TAREFAS A FAZER:
(1) Diga se cada afirmação concorda com o trecho sobre a campanha de Tabata, respondendo sim ou não e citando as palavras do trecho que decidem: (a) Datena lançou candidatura própria pelo PSDB; (b) nas pesquisas da pré-campanha, Tabata aparecia em terceiro lugar; (c) Marçal achou que a Operação Água Branca era uma operação policial.
(2) Segundo o trecho sobre a campanha de Tabata, por que a equipe dela investiu em conteúdos que apresentassem a candidata ao eleitor? Responda em até três frases.
(3) No trecho sobre a campanha de Tabata, quem formou a chapa puro sangue com ela?

TRECHO DE ORIGEM:
"""

Tabata começou a disputa já com um revés: depois de meses de articulação para formar uma chapa tendo o apresentador José Luiz Datena como seu vice, ela viu o até então aliado anunciar uma candidatura própria pelo PSDB.
O saldo da traição custaria caro para a campanha: sem a coligação com os tucanos, Tabata se viu obrigada a lançar uma chapa puro sangue com Lucia França (PSB), e embarcou na corrida eleitoral com menos recursos e tempo de TV do que havia previsto inicialmente.
O cenário das pesquisas divulgadas na pré-campanha também não era lá muito animador: Datena e Pablo Marçal (PRTB) se destacavam nos levantamentos, que já tinham Guilherme Boulos (PSol) e Ricardo Nunes (MDB) na liderança, enquanto a pessebista pontuava na quinta posição.
Um detalhe, no entanto, era repetido efusivamente pelos membros da campanha: Tabata ainda era desconhecida por boa parte do eleitorado e, com rejeição baixa, tinha potencial de crescimento.
Foi com esse dado em mente que a equipe investiu em produzir conteúdos que apresentassem a candidata para o eleitor. Tabata entrou na disputa contando sua trajetória em uma série de vídeos. No primeiro debate, na TV Bandeirantes, também começou se apresentando como uma “filha orgulhosa da periferia de São Paulo”.
Estreante na eleição pela Prefeitura, a deputada federal surpreendeu os adversários no evento ao mostrar que sabia comprar brigas duras. Foi Tabata quem primeiro questionou Nunes sobre o boletim de ocorrência de violência doméstica registrado por sua esposa contra ele. Assistindo ao debate da plateia, Regina Nunes reagiu aos gritos: “É mulher atacando mulher”.
A pessebista foi também quem primeiro expôs o histórico criminal de Pablo Marçal, trazendo à tona a condenação do influencer por participar de uma quadrilha que aplicava golpes virtuais. Naquele mesmo evento, Tabata conseguiu ainda expor o desconhecimento de Marçal sobre temas da cidade, ao questioná-lo sobre a Operação Água Branca, projeto urbanístico que o adversário pensou se tratar de uma operação policial.
Ao longo da disputa, Tabata rivalizaria com Marçal diversas vezes. O clima de embate entre os dois começou ainda em junho, quando Marçal atacou a rival dizendo em um vídeo que ela não tinha qualificação para ser prefeita porque não era casada, nem mãe.
Em resposta na época, Tabata repudiou o caráter machista da crítica de Marçal. “A gente que é mulher está sempre devendo, né? Ou é jovem, ou é velha, ou tem filho demais, ou nunca teve filho”, disse a deputada, que aproveitou o momento para expor as polêmicas do rival, como a viagem que ele fez ao Pico dos Marins, colocando em perigo um grupo que liderava.

"""

LISTAGEM FORNECIDA:
"""

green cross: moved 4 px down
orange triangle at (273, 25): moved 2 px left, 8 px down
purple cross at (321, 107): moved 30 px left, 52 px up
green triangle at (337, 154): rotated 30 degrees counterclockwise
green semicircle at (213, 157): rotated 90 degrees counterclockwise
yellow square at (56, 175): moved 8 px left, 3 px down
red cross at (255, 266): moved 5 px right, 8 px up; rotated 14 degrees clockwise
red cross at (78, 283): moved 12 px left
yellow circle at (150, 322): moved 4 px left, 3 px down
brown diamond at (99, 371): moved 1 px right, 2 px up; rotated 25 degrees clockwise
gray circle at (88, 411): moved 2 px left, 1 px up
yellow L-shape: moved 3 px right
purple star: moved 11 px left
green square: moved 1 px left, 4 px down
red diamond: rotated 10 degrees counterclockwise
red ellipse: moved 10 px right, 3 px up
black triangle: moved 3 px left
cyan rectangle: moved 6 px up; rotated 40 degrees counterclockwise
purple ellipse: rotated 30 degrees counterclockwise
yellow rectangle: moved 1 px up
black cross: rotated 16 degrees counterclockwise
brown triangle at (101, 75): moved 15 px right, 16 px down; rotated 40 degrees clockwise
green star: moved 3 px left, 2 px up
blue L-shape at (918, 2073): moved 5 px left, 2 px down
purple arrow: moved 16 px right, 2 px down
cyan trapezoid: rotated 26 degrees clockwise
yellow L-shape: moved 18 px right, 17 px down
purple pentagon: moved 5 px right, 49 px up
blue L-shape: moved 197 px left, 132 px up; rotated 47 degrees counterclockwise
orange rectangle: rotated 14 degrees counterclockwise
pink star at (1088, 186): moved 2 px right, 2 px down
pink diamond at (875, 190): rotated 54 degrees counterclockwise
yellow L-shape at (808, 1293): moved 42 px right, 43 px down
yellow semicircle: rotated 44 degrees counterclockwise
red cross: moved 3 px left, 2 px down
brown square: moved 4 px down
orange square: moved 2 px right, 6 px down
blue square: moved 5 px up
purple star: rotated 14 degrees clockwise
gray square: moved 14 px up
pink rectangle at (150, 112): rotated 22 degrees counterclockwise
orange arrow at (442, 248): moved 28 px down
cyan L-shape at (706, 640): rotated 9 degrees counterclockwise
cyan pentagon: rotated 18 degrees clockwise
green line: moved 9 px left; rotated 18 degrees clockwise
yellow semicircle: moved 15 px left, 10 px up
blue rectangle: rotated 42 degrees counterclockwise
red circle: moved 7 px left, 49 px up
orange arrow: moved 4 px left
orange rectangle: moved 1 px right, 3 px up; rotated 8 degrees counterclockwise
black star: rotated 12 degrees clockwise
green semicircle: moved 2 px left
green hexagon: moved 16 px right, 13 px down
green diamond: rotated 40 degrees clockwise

"""

RESPOSTAS DAS TAREFAS:
(1)
(a) Sim: "ela viu o até então aliado anunciar uma candidatura própria pelo PSDB".
(b) Não: "enquanto a pessebista pontuava na quinta posição".
(c) Sim: "projeto urbanístico que o adversário pensou se tratar de uma operação policial".

(2) A equipe fez isso porque Tabata ainda era desconhecida por boa parte do eleitorado. Como a rejeição a ela era baixa, havia potencial de crescimento.

(3) Lucia França (PSB).